No hay casi cuadro de la primera época de Martínez, de los hechos entre 1944 y 1955, es decir, entre los veintiséis y los treinta y siete años, que no me llame la atención y algunos de ellos me parecen perfectos en su forma y conmovedores en el asunto tratado: Memoria de mi padre, donde el progenitor, despojándose prácticamente de todo, se prepara para entrar, acompañado por figuras que se alejan de espaldas, al territorio de la muerte; Paisaje de Santa Rosa en verde, de admirable trazo, en el que la magueyera y los montes los sentimos en el cuerpo en toda su aspereza; Niños con guitarra negra , donde el inclinado y triangulado rostro de los niños, concentrados en la música, nos causa una gran ternura; La sábana, que puede ser, que quizá sea, una versión mexicana de la deposición de Cristo, y Las dos barcas y Mujeres con bueyes, que nos dan una impresión de misterio inaprensible, de mansedumbre diaria y de melancólica lejanía. En estos años, sobre todo a principios de los cincuenta, Martínez pintó una serie de retratos, pero no aparecen reproducidos en este libro.
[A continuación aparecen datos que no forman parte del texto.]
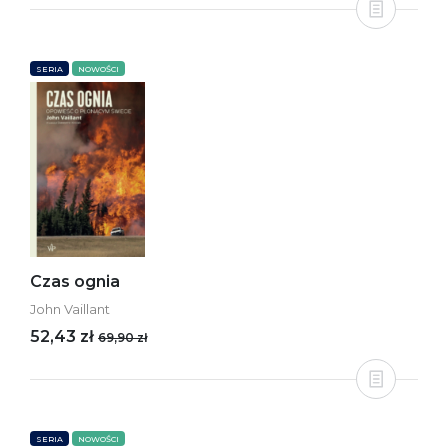
SERIA
NOWOŚCI
Czas ognia
John Vaillant
52,43 zł
69,90 zł
SERIA
NOWOŚCI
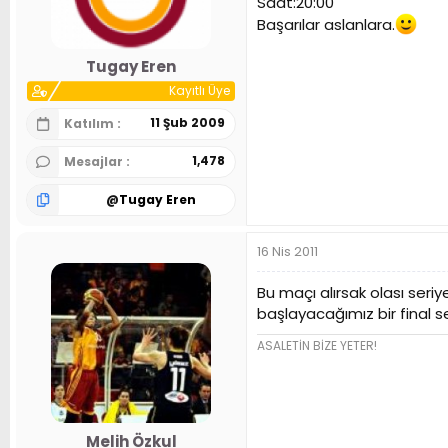
Saat:20:00
n
h
Başarılar aslanlara.
i
Tugay Eren
Kayıtlı Üye
11 Şub 2009
Katılım
1,478
Mesajlar
@
Tugay Eren
16 Nis 2011
Bu maçı alırsak olası seri
başlayacağımız bir final s
ASALETİN BİZE YETER!
Melih Özkul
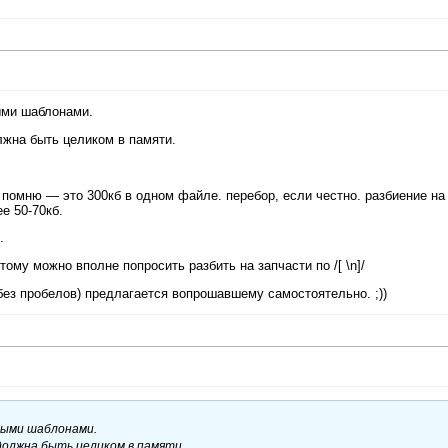
ными шаблонами.
лжна быть целиком в памяти.
омню — это 300кб в одном файле. перебор, если честно. разбиение на
е 50-70кб.
.
этому можно вполне попросить разбить на запчасти по /[ \n]/
ак, без пробелов) предлагается вопрошавшему самостоятельно. ;))
чными шаблонами.
должна быть целиком в памяти.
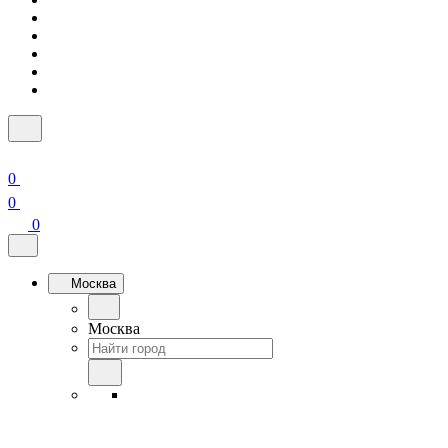
0
0
0
Москва
Москва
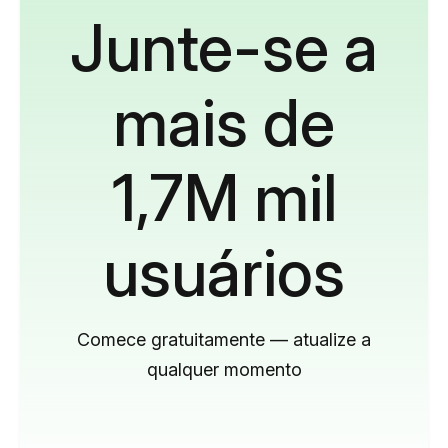
Junte-se a
mais de
1,7M mil
usuários
Comece gratuitamente — atualize a
qualquer momento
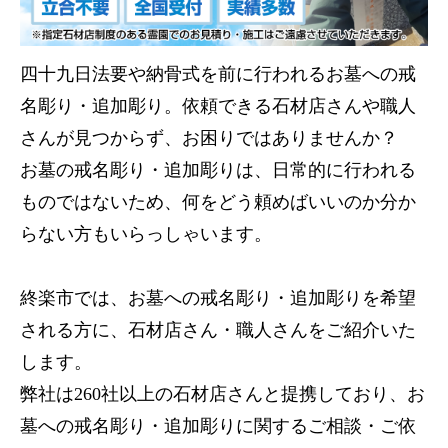
四十九日法要や納骨式を前に行われるお墓への戒
名彫り・追加彫り。依頼できる石材店さんや職人
さんが見つからず、お困りではありませんか？
お墓の戒名彫り・追加彫りは、日常的に行われる
ものではないため、何をどう頼めばいいのか分か
らない方もいらっしゃいます。
終楽市では、お墓への戒名彫り・追加彫りを希望
される方に、石材店さん・職人さんをご紹介いた
します。
弊社は260社以上の石材店さんと提携しており、お
墓への戒名彫り・追加彫りに関するご相談・ご依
El último período de Martínez, o si se quiere, la última temática, es la de las grandes telas con sus figuras monumentales, en la que casi todos los críticos han advertido la huella de la escultura prehispánica, y que lo emparienta en alguna vía, según creemos, con la pintura de Tamayo. Las esculturas precortesianas y la pintura de Martínez parecen salir de las ciudades enterradas de México. Si algo tiene México, a diferencia de la mayoría de los países americanos, son raíces; si algo tiene la pintura de Martínez son las raíces de lo mexicano. En sus pinturas oímos el silencio de nuestra gente y de nuestro paisaje mucho más hondo que en los demás pintores mexicanos.
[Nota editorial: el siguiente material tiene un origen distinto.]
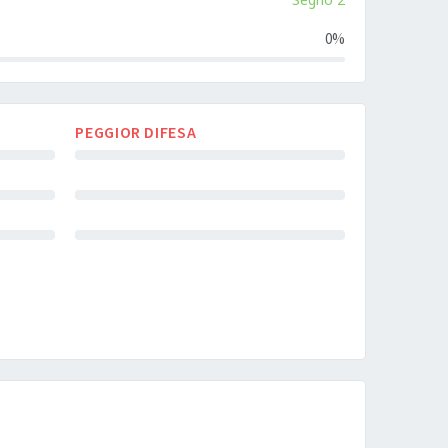
0%
PEGGIOR DIFESA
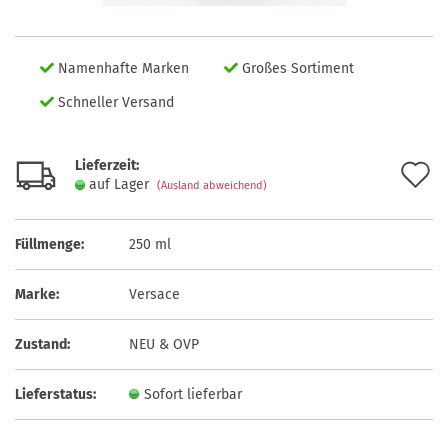
Namenhafte Marken
Großes Sortiment
Schneller Versand
Lieferzeit:
A
auf Lager
(Ausland abweichend)
d
M
Füllmenge:
250 ml
Marke:
Versace
Zustand:
NEU & OVP
Lieferstatus:
Sofort lieferbar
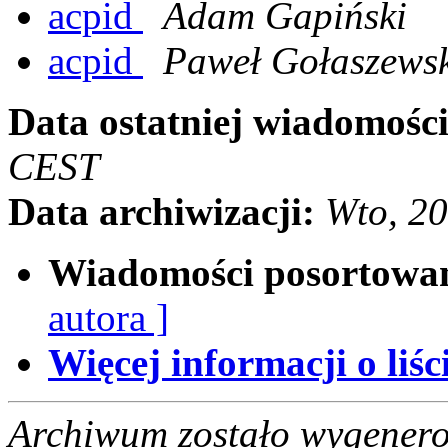
acpid
Adam Gapiński
acpid
Paweł Gołaszews
Data ostatniej wiadomości
CEST
Data archiwizacji:
Wto, 2
Wiadomości posortowa
autora ]
Więcej informacji o liści
Archiwum zostało wygenero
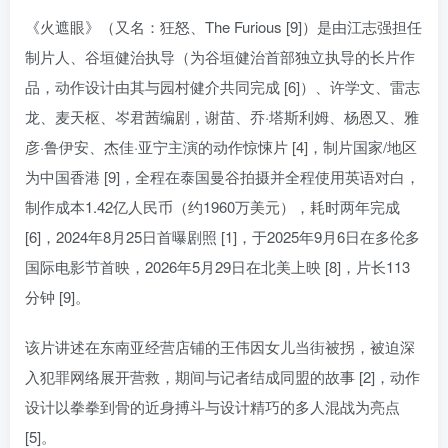
《火遮眼》（又名：狂怒、The Furious [9]）是由江志强担任
制片人、谷垣健治执导（为谷垣健治首部独立执导的长片作
品，动作设计由其与园村健介共同完成 [6]）、许学文、雷志
龙、麦天枢、岑君茜编剧，谢苗、乔·塔斯利姆、杨恩又、雅
彦·鲁伊安、杰佳·亚宁主演的动作惊悚片 [4]，制片国家/地区
为中国香港 [9]，全程在泰国曼谷拍摄并全程使用英语对白，
制作成本1.42亿人民币（约1960万美元），耗时两年完成
[6]，2024年8月25日首曝剧照 [1]，于2025年9月6日在多伦多
国际电影节首映，2026年5月29日在北美上映 [8]，片长113
分钟 [9]。
该片讲述在东南亚经营店铺的王伟因女儿当街被拐，被迫深
入犯罪网络展开营救，期间与记者结成同盟的故事 [2]，动作
设计以拳拳到骨的近身搏斗与设计精巧的多人混战为亮点
[5]。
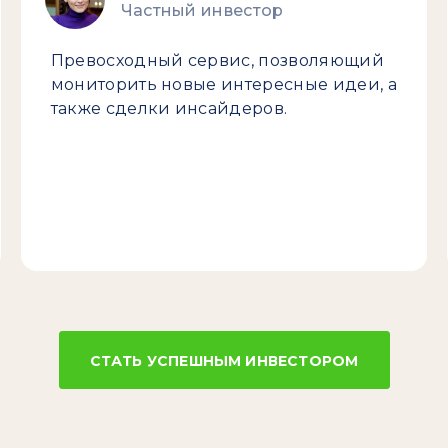
Частный инвестор
Превосходный сервис, позволяющий
мониторить новые интересные идеи, а
также сделки инсайдеров.
СТАТЬ УСПЕШНЫМ ИНВЕСТОРОМ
Desnudo reclinado II, 1983

Permítaseme una anécdota personal. Un par de tardes, en 2005, Miguel Ángel Muñoz me pidió acompañarlo a casa de Ricardo Martínez. Luego de horas de conversación literaria y musical (Martínez es quizá el pintor mexicano con más lecturas literarias y con más gusto por la música) nos mostró una serie de sus grandes telas. Una y otra vez no dejaba de asombrarme la manera de crear en figuras desproporcionadas una viva sensualidad. El centro del centro de su mundo es la mujer. Desde la primera vez que vi sus desnudos de mujeres me parecía que las pintaba con el pincel y el tacto : ya solas y desnudas (en posición horizontal, de lado o de pie), ya en el abrazo ansioso con el amante, ya en la cópula abrasadora. La mujer es creada en una desnudez del primer instante del mundo con líneas ligera o largamente curvadas. En su aparente inmovilidad las figuras, gracias a los juegos vivos de las líneas, de los innumerables matices del color y de las vibraciones destellantes de la luz, tienen un ritmo secretamente incesante. “Y hay qué decir –escribió Bonifaz Nuño– que muy pocas veces la mujer ha sido figurada con majestad tan alta.” Y a su vez Alí Chumacero dice sobre la mujer en la pintura de Martínez: “La majestad de la presencia, cercana al tacto y sobre todo a la mirada, es un resumen de las fuerzas y de la armonía preestablecidas en la naturaleza.”

Su amigo de juventud, Ricardo Garibay en una entrevista-artículo de mediados de la década de los setenta retrató a Martínez de esta manera: “Es hombre hecho de silencios y juicios tajantes [ … ] Es hombre de libros y músicas. Es hombre de familia compacta y costumbres apacibles y apartadizas, pero sabe ser viajero en muchas partes del mundo, y lo es, sobre todo, de sí mismo, viajero de adentro del espíritu . ”

Se cumplen noventa años de un gran pintor, de uno de los mayores de nuestra tradición, de un hombre que buscó con fervor en cada cuadro hacer una pieza maestra, y, la verdad sea dicha, un buen número de veces lo consiguió. ¿Y a qué más, me pregunto, a qué más puede aspirar en este mundo el verdadero artista?